Daniel Levitin, professor of behavioral neuroscience at McGill University, says studies show taking 15-minute breaks every couple of hours increases productivity, if you really take a break and relax. Using the time to check email or social media doesn’t cut it.

“That switching comes with a biological cost that ends up making us feel tired much more quickly than if we sustain attention on one thing,” says Levitin. “People eat more, they take more caffeine. Often what you really need in that moment isn’t caffeine, but just a break. If you aren’t taking regular breaks every couple of hours, your brain won’t benefit from that extra cup of coffee.”

Another study points out the link between multitasking and neuroticism. University of California, Irvine professor of informatics Gloria Mark has specifics about the time cost of task switching. According to Mark, when people stop working on a task on average it takes 23 minutes and 15 seconds before getting back to that original task. The resulting stress from not getting work done builds up.

With notifications beeping, ringing, and popping up on screens, it’s easy to go off task, but the price of interruption is high. Mark says that as we train ourselves to monitor multiple incoming notification sources including social media and email, we’re short-circuiting our attention span.
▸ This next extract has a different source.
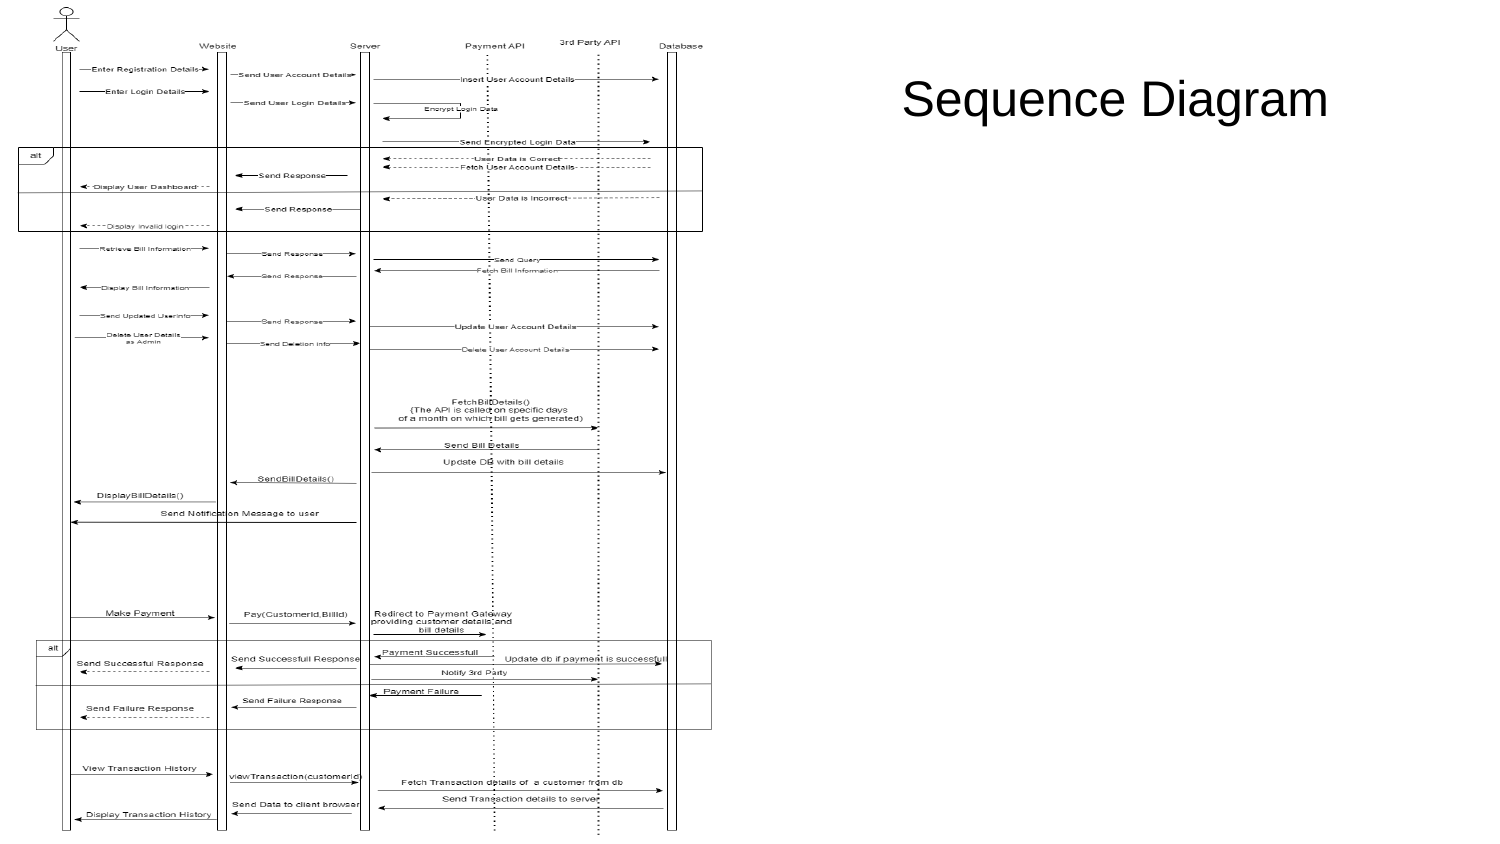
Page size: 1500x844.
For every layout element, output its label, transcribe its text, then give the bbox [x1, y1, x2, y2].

picture [16, 7, 712, 837]
text_box Sequence Diagram [886, 51, 1348, 274]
The best course, according to Mark, is to allot specific time chunks to various tasks and stick to them. Rather than clicking from your work every time new email arrives, discipline yourself to only check it on schedule. A common routine for checking email and social media is first thing in the morning, at noontime, and at the end of the day.

Levitin proposes allotting 25-minute to two-hour chunks of time to working on projects. Anything less than 25 minutes doesn’t give you time to really get going and after two hours a chill-out break is called for to keep fresh.

In the end, it sounds like the best course to getting the most accomplished at the highest quality and still being able to end the work day with energy remaining for other parts of your life is to only have one device with a single screen turned on at a time.